Initially, this can be as simple as attending group or journaling, but eventually they must progress to working or attending school. Financial literacy, cooking and parenting classes are also part of the mix. The average stay is less than 18 months and 80% of program participants are successful long term.

Another promising, but much newer program operating in Maine’s poorest county is Family Futures Downeast. According to their website, “Parents come with a legacy of generations of poverty, trauma, exposure to violence, substance abuse and addiction, and often a profound loss of hope generated by those experiences. FFD’s 360-degree supports help to ensure students’ basic needs are met and combine with intensive, structured coaching that builds skills and gives parents the opportunity to imagine and pursue the future they want for themselves and their children.”

Successful “2 Gen” programs which require the difficult ‘braiding’ of various funding sources will be easier to establish with the passage of important bi-partisan legislation introduced in Congress by Senator Susan Collins (R-Maine).

The “Two-Generation Economic Empowerment Act” seeks to encourage programs that take a multi-generational approach, give communities and states more flexibility in developing targeted programs and increase funding for projects with a proven success rate.
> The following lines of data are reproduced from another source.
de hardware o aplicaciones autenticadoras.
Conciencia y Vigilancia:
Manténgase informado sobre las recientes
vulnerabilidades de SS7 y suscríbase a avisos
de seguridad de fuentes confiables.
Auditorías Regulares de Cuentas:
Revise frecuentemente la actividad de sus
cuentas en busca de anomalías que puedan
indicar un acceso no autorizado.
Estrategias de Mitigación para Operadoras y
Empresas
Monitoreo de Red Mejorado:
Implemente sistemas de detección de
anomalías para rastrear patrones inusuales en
It has been 50 years since President Johnson declared the War on Poverty. In spite of the trillions of taxpayer dollars that have been spent on welfare programs, the poverty rate has remained largely unchanged. It is time for us to go beyond picking up the pieces of broken families; we need to fund programs that equip them to be successful.

This approach may initially seem expensive, but it is well worth the investment so we can finally begin to break the cycle of poverty that traps too many Maine families, robbing our collective future.